While it is possible to buy a house without a job, you may not qualify for lower interest rates and better loan terms if you can’t prove your income. You can apply for:

  • A no-documentation home loan: These loans are designed to provide loans to people whose income is difficult to verify, such as those who are self-employed or have other sources of income.
  • A no-ratio loan: A no-ratio loan can be beneficial if you have a lot of assets because the lender will look at the value of your assets instead of your income to make a lending decision.

You might also think about showing proof of income from other sources, like child support, trust fund payments or stock dividends. For some people, the answer is a co-signer; the lender will consider his or her income as well as yours. Finally, owner financing may be an option. In owner financing, you make payments directly to the owner of the home rather than to a lender.

Can I buy a house without a mortgage?

Some people are able to buy a house without a mortgage, either by saving the cash to buy a home outright or by using seller financing.

Seller financing, which is commonly called owner financing, occurs when you agree to pay the home’s owner a down payment and make monthly payments. You’ll sign a promissory note saying that you’ll repay the loan and the seller signs over the deed to the house. You technically own the house, but the seller is technically your lender – and that means the seller can repossess if you don’t pay. Usually, seller financing is a short-term agreement, typically spanning a term of three and five years, and there’s a balloon payment due to the seller for the rest of the money at the end of the term. At that time, you can either apply for conventional financing or give the seller cash to “square up.”

Should I pay off my debt before applying for FHA loan?

Before you apply for any loan, you should pay off as much debt as you can. Paying off or paying down your debt will increase your credit score; with a higher credit score, you’ll qualify for lower interest rates and better loan terms. If you can, apply for a personal loan with a low-interest rate and pay off your cards. If that’s not possible, consider switching balances on high-interest cards to lower-interest cards so you can save money.

Pro tip: When you pay off a credit card, don’t close it. Keep it open so lenders can see that you have a good mix of credit types and that you have a low debt-to-income ratio.

Is it possible to buy a house with no down payment?

It is possible to buy a house with no down payment. However, in most cases, if you’re putting down less than 20 percent of a home’s sales price, you’ll have to pay for private mortgage insurance or PMI. PMI protects the lender if you default on your payments, and most lenders require it.

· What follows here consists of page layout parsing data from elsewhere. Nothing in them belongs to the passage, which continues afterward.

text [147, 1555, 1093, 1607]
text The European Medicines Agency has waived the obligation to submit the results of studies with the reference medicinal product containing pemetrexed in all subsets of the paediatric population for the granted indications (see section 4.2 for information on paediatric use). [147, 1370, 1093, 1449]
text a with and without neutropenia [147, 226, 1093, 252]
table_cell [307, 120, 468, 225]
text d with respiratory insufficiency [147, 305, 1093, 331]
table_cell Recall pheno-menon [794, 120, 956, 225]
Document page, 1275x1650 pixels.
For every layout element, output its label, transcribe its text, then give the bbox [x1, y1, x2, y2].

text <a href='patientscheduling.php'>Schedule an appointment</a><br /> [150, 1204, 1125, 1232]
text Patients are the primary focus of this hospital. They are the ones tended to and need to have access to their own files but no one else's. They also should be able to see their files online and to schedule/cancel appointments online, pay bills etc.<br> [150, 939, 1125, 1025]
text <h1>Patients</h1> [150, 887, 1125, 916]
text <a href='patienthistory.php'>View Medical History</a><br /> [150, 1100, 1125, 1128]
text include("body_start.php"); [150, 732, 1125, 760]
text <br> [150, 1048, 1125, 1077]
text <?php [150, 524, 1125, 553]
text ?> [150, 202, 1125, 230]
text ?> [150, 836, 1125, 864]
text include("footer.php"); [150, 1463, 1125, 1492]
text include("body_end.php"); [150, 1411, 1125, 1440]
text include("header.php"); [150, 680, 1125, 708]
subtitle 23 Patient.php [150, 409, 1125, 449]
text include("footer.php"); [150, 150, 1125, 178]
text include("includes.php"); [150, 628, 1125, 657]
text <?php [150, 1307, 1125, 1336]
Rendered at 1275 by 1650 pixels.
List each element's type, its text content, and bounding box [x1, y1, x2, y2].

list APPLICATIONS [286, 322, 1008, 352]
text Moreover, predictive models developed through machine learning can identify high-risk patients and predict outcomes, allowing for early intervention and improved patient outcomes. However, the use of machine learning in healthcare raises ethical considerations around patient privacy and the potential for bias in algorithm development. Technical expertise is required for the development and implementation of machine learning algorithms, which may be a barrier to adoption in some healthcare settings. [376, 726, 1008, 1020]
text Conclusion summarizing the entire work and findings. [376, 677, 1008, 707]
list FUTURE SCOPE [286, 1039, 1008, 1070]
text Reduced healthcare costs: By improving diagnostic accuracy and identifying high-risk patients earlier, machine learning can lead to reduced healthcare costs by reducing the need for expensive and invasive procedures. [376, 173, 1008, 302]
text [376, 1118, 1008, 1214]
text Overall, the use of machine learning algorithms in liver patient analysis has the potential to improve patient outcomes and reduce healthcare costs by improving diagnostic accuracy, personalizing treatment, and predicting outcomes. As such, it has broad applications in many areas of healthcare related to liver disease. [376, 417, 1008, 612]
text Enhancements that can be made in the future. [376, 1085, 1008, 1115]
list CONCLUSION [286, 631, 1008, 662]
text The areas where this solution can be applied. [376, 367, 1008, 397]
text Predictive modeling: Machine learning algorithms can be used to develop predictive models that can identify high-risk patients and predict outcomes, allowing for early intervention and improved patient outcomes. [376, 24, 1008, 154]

  • VA loan: The most widely known zero-down loan is the VA loan; if you’re borrowing as a veteran or service member of the U.S. Armed Forces, or a qualifying dependent of a veteran or service member, you do not have to put any money down, and you don’t have to purchase private mortgage insurance.
  • Navy Federal Credit Union: If you’re a member of Navy Federal Credit Union, which is only available to members of the military, some civilian employees of the military and the U.S. Department of Defense, and some qualifying family members, you are also eligible for a zero-down loan.
  • The U.S. Department of Agriculture: The USDA, offers a Rural Development loan. The Rural Development loan doesn’t require a downpayment, and there’s no PMI requirement. It’s primarily for first-time buyers, although there are a few exceptions. These USDA loans aren’t limited to farmland, so you should check with your lender if they’re available to you.